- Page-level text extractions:
:::
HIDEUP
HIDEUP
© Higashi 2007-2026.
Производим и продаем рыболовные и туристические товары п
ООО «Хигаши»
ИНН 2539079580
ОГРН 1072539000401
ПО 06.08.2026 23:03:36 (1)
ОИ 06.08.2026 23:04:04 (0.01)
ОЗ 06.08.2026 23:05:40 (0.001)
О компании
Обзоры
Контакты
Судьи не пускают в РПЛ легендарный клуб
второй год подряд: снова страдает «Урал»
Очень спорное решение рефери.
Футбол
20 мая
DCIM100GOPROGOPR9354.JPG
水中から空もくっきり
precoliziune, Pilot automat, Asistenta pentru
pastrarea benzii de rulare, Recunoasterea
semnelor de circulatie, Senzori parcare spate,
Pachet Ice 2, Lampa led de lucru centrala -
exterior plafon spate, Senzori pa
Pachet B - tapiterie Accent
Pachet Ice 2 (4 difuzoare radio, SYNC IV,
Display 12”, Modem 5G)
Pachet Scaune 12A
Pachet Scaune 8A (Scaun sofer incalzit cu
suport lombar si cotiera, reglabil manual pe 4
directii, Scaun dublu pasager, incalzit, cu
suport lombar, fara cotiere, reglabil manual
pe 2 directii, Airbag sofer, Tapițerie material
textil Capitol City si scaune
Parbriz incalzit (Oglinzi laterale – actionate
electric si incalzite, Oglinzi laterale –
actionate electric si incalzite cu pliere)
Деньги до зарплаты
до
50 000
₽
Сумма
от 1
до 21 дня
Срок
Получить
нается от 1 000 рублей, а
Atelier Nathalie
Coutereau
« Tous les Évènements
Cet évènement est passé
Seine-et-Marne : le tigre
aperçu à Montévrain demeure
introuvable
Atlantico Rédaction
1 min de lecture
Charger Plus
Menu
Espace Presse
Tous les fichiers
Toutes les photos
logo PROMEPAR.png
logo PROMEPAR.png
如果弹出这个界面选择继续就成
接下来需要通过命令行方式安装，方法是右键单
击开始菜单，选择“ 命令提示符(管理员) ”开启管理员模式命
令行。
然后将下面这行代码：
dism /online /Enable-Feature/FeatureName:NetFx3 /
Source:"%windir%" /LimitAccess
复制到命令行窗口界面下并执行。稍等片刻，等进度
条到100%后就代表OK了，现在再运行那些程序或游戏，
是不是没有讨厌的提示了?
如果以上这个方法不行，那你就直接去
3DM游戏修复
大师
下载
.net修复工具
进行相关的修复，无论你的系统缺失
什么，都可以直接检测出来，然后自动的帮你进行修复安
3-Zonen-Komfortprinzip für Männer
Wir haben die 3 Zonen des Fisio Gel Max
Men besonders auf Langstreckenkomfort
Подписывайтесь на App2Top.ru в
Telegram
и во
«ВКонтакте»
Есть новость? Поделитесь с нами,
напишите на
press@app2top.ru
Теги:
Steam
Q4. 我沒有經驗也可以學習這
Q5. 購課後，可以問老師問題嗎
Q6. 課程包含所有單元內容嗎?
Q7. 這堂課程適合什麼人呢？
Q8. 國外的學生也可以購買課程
:::
- Task objective: Print every record exactly as written.

- Response:
HIDEUP
HIDEUP
© Higashi 2007-2026.
Производим и продаем рыболовные и туристические товары п
ООО «Хигаши»
ИНН 2539079580
ОГРН 1072539000401
ПО 06.08.2026 23:03:36 (1)
ОИ 06.08.2026 23:04:04 (0.01)
ОЗ 06.08.2026 23:05:40 (0.001)
О компании
Обзоры
Контакты
Судьи не пускают в РПЛ легендарный клуб
второй год подряд: снова страдает «Урал»
Очень спорное решение рефери.
Футбол
20 мая
DCIM100GOPROGOPR9354.JPG
水中から空もくっきり
precoliziune, Pilot automat, Asistenta pentru
pastrarea benzii de rulare, Recunoasterea
semnelor de circulatie, Senzori parcare spate,
Pachet Ice 2, Lampa led de lucru centrala -
exterior plafon spate, Senzori pa
Pachet B - tapiterie Accent
Pachet Ice 2 (4 difuzoare radio, SYNC IV,
Display 12”, Modem 5G)
Pachet Scaune 12A
Pachet Scaune 8A (Scaun sofer incalzit cu
suport lombar si cotiera, reglabil manual pe 4
directii, Scaun dublu pasager, incalzit, cu
suport lombar, fara cotiere, reglabil manual
pe 2 directii, Airbag sofer, Tapițerie material
textil Capitol City si scaune
Parbriz incalzit (Oglinzi laterale – actionate
electric si incalzite, Oglinzi laterale –
actionate electric si incalzite cu pliere)
Деньги до зарплаты
до
50 000
₽
Сумма
от 1
до 21 дня
Срок
Получить
нается от 1 000 рублей, а
Atelier Nathalie
Coutereau
« Tous les Évènements
Cet évènement est passé
Seine-et-Marne : le tigre
aperçu à Montévrain demeure
introuvable
Atlantico Rédaction
1 min de lecture
Charger Plus
Menu
Espace Presse
Tous les fichiers
Toutes les photos
logo PROMEPAR.png
logo PROMEPAR.png
如果弹出这个界面选择继续就成
接下来需要通过命令行方式安装，方法是右键单
击开始菜单，选择“ 命令提示符(管理员) ”开启管理员模式命
令行。
然后将下面这行代码：
dism /online /Enable-Feature/FeatureName:NetFx3 /
Source:"%windir%" /LimitAccess
复制到命令行窗口界面下并执行。稍等片刻，等进度
条到100%后就代表OK了，现在再运行那些程序或游戏，
是不是没有讨厌的提示了?
如果以上这个方法不行，那你就直接去
3DM游戏修复
大师
下载
.net修复工具
进行相关的修复，无论你的系统缺失
什么，都可以直接检测出来，然后自动的帮你进行修复安
3-Zonen-Komfortprinzip für Männer
Wir haben die 3 Zonen des Fisio Gel Max
Men besonders auf Langstreckenkomfort
Подписывайтесь на App2Top.ru в
Telegram
и во
«ВКонтакте»
Есть новость? Поделитесь с нами,
напишите на
press@app2top.ru
Теги:
Steam
Q4. 我沒有經驗也可以學習這
Q5. 購課後，可以問老師問題嗎
Q6. 課程包含所有單元內容嗎?
Q7. 這堂課程適合什麼人呢？
Q8. 國外的學生也可以購買課程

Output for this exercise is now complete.